E-pistle January 23

Goodbye As an Act of Grace
The Apostle Paul knew the people Ephesus as well as he knew any of the people in the towns and cities of Greece and Asia Minor where he had been used by God to plant and nurture churches.  For over two years in the early 50’s A.D. he had lived and ministered to and with the Ephesians.  Towards the end of the decade Paul passed close by Ephesus as he sailed towards Jerusalem on his last great missionary journey.  Having stopped at the port of Miletus, he sent for the elders of the Ephesian church that he might talk with them one last time. Luke tells the story Acts 20.  It ends this way:   When (Paul had finished speaking), he knelt down with all of them and prayed. They all wept as they embraced him and kissed him. What grieved them most was his statement that they would never see his face again. Then they accompanied him to the ship.

The scene with its weeping, embracing and kissing is sweet and tender.  The love and regard the apostle has for the elders and the elders have for the apostle is obvious.  Love always makes itself known.  But notice that the first thing the elders do after Paul finishes speaking is to pray.  Luke doesn’t share the content of their prayers, but it’s not hard to imagine the words; a mixture of thanksgiving for all that God had done through and among them over the years, of sorrow at departure – especially since they had been told they would probably not see him again, of intercession for the future and perhaps the sense of foreboding they heard in Paul’s voice.  Each elder must have thought of times when Paul had made a difference in his life through something he had said or done. 

Of all gatherings of people, none can match the Church, the Body of Christ, for the depth of joy and sorrow, love and hope, we experience within its bounds.  Goodbyes, rightly said, are a means of grace.

On Sunday, our part of the Body of Christ will say goodbye to Ruth Workman who has worked among and with us for twenty years.  Some of us have not known Ruth long or very well.  Others have known her as a peaceful presence and guiding counsel through some of the hardest turns and harrowing passages of life’s journey; a good companion in times of happiness and exhilaration. 

In a way, the Fellowship Hall will serve as our dock in Miletus as we say goodbye to Ruth on Sunday afternoon.  Tears, embraces and kisses are all but guaranteed.  There will be prayers – prayers of thanksgiving, sorrow and intercession.  And many memories. 

Many of you have had an opportunity to share a private word, a personal note, a particular moment with Ruth during the past several weeks.  But please, join us Sunday afternoon, as well, that we might together exercise the grace of good goodbye.

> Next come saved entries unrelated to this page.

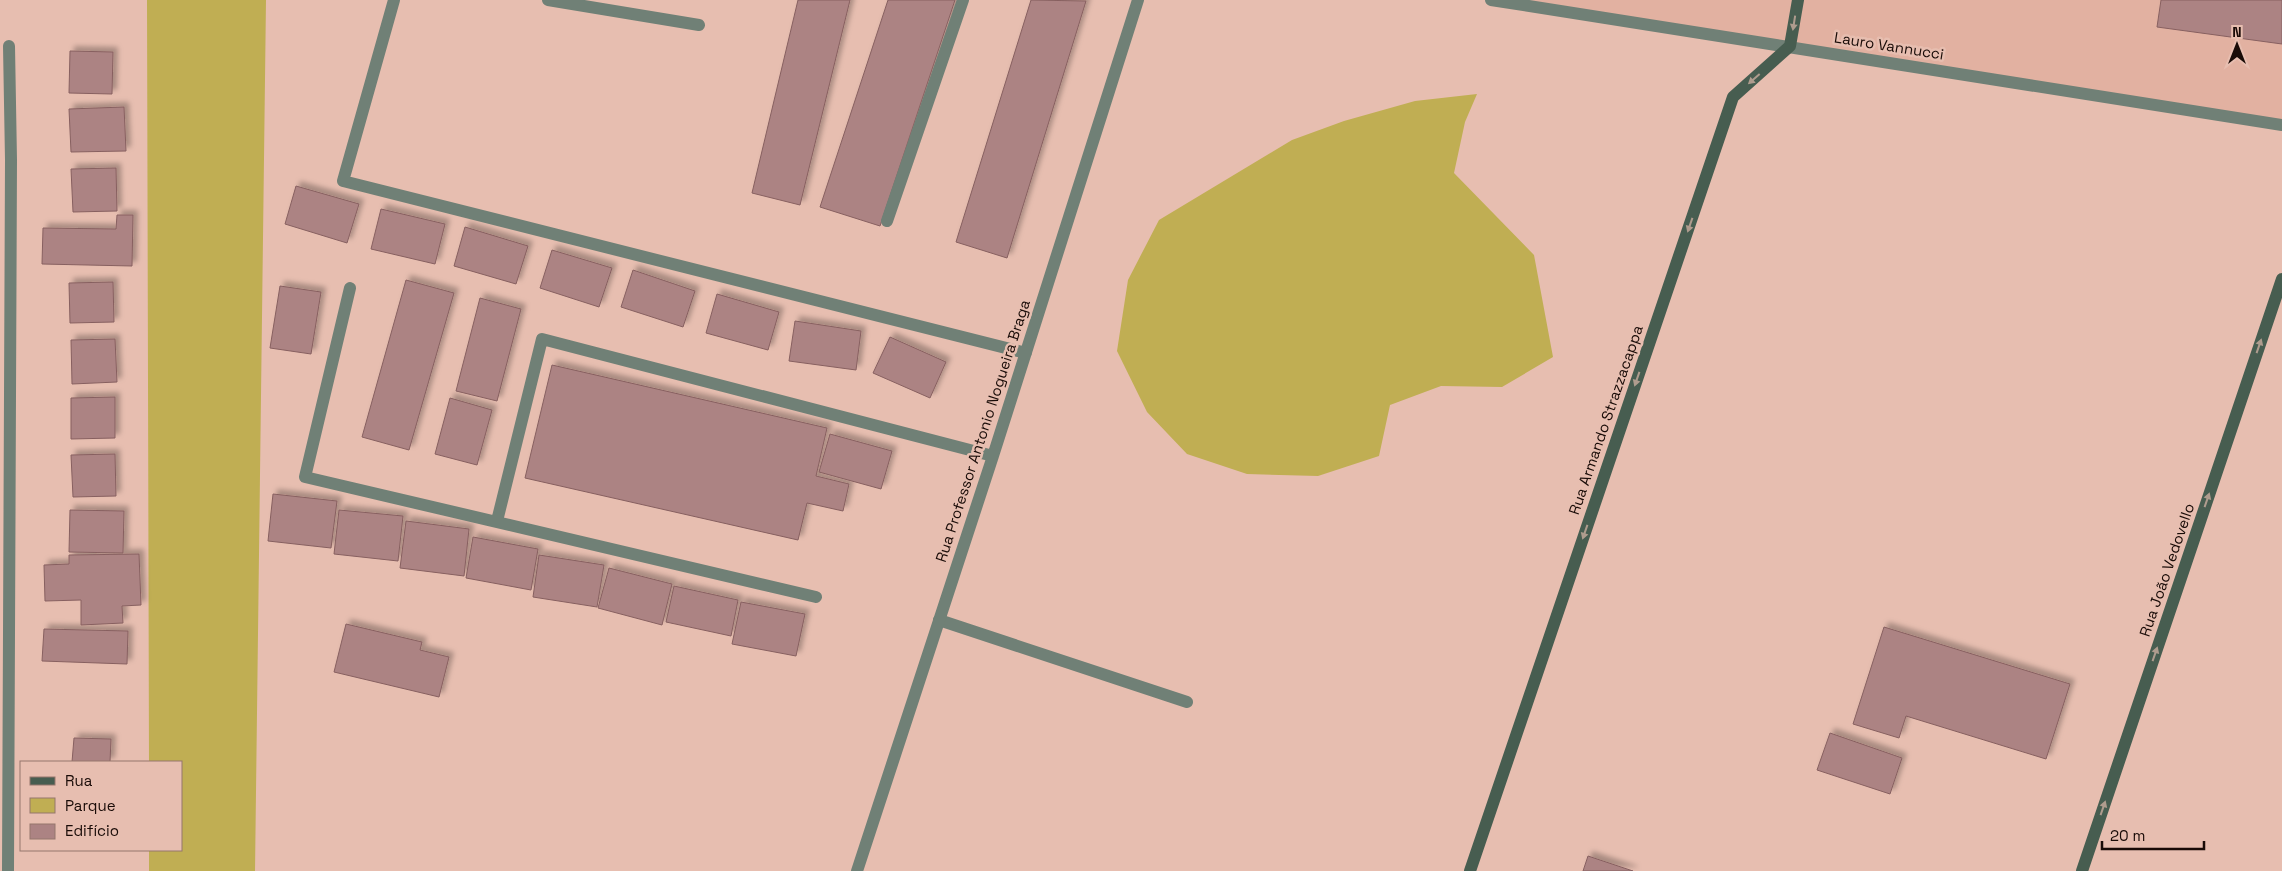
<svg xmlns="http://www.w3.org/2000/svg" width="2282" height="871" viewBox="0 0 2282 871" font-family="'Space Grotesk',sans-serif">
  <defs>
    <filter id="shadow"><feDropShadow dx="4.5" dy="-4.5" stdDeviation="2.5" flood-color="#0004"/></filter>
  </defs>
  <rect width="100%" height="100%" fill="#e7beb0"/>
  <path fill="#e2b1a1" d="M1522 0H2282V123Z"/>
  <path fill="#c0ae53" d="M147 0H266L255 871H149V850H181V762H149Z
    M1477 94 1465 122 1454 173 1534 255 1553 357 1502 387 1441 386 1390 405 1379 456 1318 476 1247 474 1187 454 1147 412 1117 351 1128 280 1159 220 1292 140 1344 121 1415 101Z"/>
  <path fill="#ac8383" stroke="#876060" filter="url(#shadow)" d="M798 0H850L800 205 752 193Z
    M888 0H955L880 226 820 207Z
    M1031 0 1086 1 1007 258 956 242Z
    M2161 0H2282V44L2157 27Z
    M70 51 113 52 112 94 69 93Z
    M124 107 126 151 71 152 69 109Z
    M116 168 117 211 73 212 71 169Z
    M296 186 359 204 347 243 285 224Z
    M381 209 445 224 435 264 371 249Z
    M117 215H133L132 266 42 264 43 228 116 229Z
    M465 227 528 246 516 284 454 266Z
    M552 250 612 268 599 307 540 288Z
    M633 270 695 291 683 327 621 307Z
    M406 280 454 293 409 450 362 437Z
    M113 282 114 322 70 323 69 283Z
    M280 286 321 292 311 354 270 348Z
    M717 294 779 312 768 350 706 333Z
    M480 298 521 309 497 401 456 391Z
    M795 321 861 331 856 370 789 361Z
    M890 337 946 362 930 398 873 373Z
    M115 339 117 382 72 384 71 340Z
    M552 365 827 428 816 476 849 484 843 511 807 503 798 540 525 478Z
    M115 397V438L71 439V398Z
    M450 398 492 410 477 465 435 454Z
    M830 434 892 451 881 489 819 472Z
    M115 454 116 496 73 497 71 455Z
    M273 494 337 501 331 548 268 541Z
    M70 510 124 511 123 553 69 552Z
    M339 510 403 516 398 561 334 554Z
    M406 521 469 529 464 576 400 568Z
    M473 537 538 549 531 590 466 578Z
    M139 554 141 605 122 606 123 623 81 625V600L45 601 44 565 69 564V555Z
    M539 555 604 565 597 607 533 597Z
    M609 568 672 584 662 625 598 608Z
    M674 586 738 600 731 636 666 622Z
    M741 602 805 614 796 656 732 644Z
    M346 624 422 642 420 650 449 657 439 697 334 672Z
    M1884 627 2070 684 2046 759 1906 716 1899 738 1853 724Z
    M44 629 128 631 127 664 42 661Z
    M1830 733 1902 758 1890 794 1817 770Z
    M74 738 111 739 110 762H72Z
    M1588 856 1633 871H1583Z"/>
  <g fill="none" stroke-linecap="round" stroke-linejoin="round">
    <path stroke="#708076" stroke-width="12" d="M939 620 1187 702"/>
    <path stroke="#708076" stroke-width="12" d="M394 0 343 181 1026 353
      M548 0 699 25
      M887 221 963 0
      M350 288 305 477 816 597
      M497 521 542 339 993 456
      M8 871 11 160 9 46
      M857 871 993 456 1138 0"/>
    <path stroke="#708076" stroke-width="12" d="M1491 0 2282 125"/>
    <path stroke="#475d50" stroke-width="12" d="M1470 871 1733 97 1790 46 1798 0
      M2082 871 2282 279"/>
  </g>
  <defs><path id="oneway-solid" d="M-6-.8H1V-3.2L6.5 0L1 3.2V.8H-6Z" transform="scale(1.25)"/></defs>
  <g fill="#af9c8e">
    <use href="#oneway-solid" transform="translate(1794 23) rotate(99)"/>
    <use href="#oneway-solid" transform="translate(1754 79) rotate(139)"/>
    <use href="#oneway-solid" transform="translate(1690 225) rotate(109)"/>
    <use href="#oneway-solid" transform="translate(2259 346) rotate(-71)"/>
    <use href="#oneway-solid" transform="translate(1637 379) rotate(109)"/>
    <use href="#oneway-solid" transform="translate(2207 500) rotate(-71)"/>
    <use href="#oneway-solid" transform="translate(1585 532) rotate(109)"/>
    <use href="#oneway-solid" transform="translate(2155 654) rotate(-71)"/>
    <use href="#oneway-solid" transform="translate(2103 808) rotate(-71)"/>
  </g>
  <g text-anchor="middle" stroke-width="5" stroke-linejoin="round" paint-order="stroke">
    <g font-size="15" fill="#190b07" stroke="#e7beb0">
      <text transform="translate(1889 46) rotate(9)" y="5">Lauro Vannucci</text>
      <text transform="translate(1606 420) rotate(-71)" y="5">Rua Armando Strazzacappa</text>
      <text transform="translate(983 431) rotate(-72)" y="5">Rua Professor Antonio Nogueira Braga</text>
      <text transform="translate(2167 570) rotate(-71)" y="5">Rua João Vedovello</text>
    </g>
  </g>
  <rect x="20" y="761" width="162" height="90" fill="#e7beb0" stroke="#95766c"/>
  <rect x="30" y="777" width="25" height="8" fill="#475d50" stroke="#95766c"/>
  <text x="65" y="786" font-size="15" fill="#190b07">Rua</text>
  <rect x="30" y="798" width="25" height="15" fill="#c0ae53" stroke="#95766c"/>
  <text x="65" y="811" font-size="15" fill="#190b07">Parque</text>
  <rect x="30" y="824" width="25" height="15" fill="#ac8383" stroke="#95766c"/>
  <text x="65" y="836" font-size="15" fill="#190b07">Edifício</text>
  <g transform="translate(2237 45)" stroke="#e7beb0" stroke-width="4" paint-order="stroke">
  <path d="M0-4L9 19L0 12L-9 19Z" fill="#190b07"/>
  <text y="-8" font-size="14" font-weight="bold" text-anchor="middle" fill="#190b07">N</text>
  </g>
  <path d="M2102 841v8h102v-8" fill="none" stroke="#190b07" stroke-width="2.5"/>
  <text x="2110" y="841" font-size="15" fill="#190b07" stroke="#e7beb0" stroke-width="4" paint-order="stroke">20 m</text>
</svg>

I have had only a year to get to know Ruth, but in that year I have come to see how and why Ruth has become so important in the life of our congregation.  Gentle, funny, caring, wise, calm are all words that come to my mind as I think of what I have observed in these few months together. Especially calm.  Ruth brings calm into anxious places and tense times.  Calm to crisis and confusion. Calm to discouragement and despair.  Calmness is a good gift.

So we give thanks, even in the midst of sorrow, and offer prayers of intercession for a future that seems full of the possibility of bright joy and much happiness. 
Godspeed, Ruth.



When the Ephesians bid Paul farewell, they knew they’d never see him again.  It’s not quite that way for LPC folks saying goodbye to Ruth.  There will be serendipitous encounters around town, presbytery events and, yes, the most unexpected places that we’ll run into Ruth and Ron. 

But there’s also a code of ethics for pastoral staff that calls for minimal contact and no pastoral care to a congregation once served.  The rule seems harsh and there have been a few times in the past year when I have been made sad by following it carefully in my relationship with my former congregation in Beaver.  But it’s a good rule and, in its own way, a way to bring grace to the Body.  Please understand that it will not be for lack of caring that Ruth will not be much around or available after Sunday.  She’ll be doing the right thing and allowing grace to work among us.

I’ll be at the Men’s Retreat this weekend, but I’ll see you at the dock in Miletus on Sunday afternoon.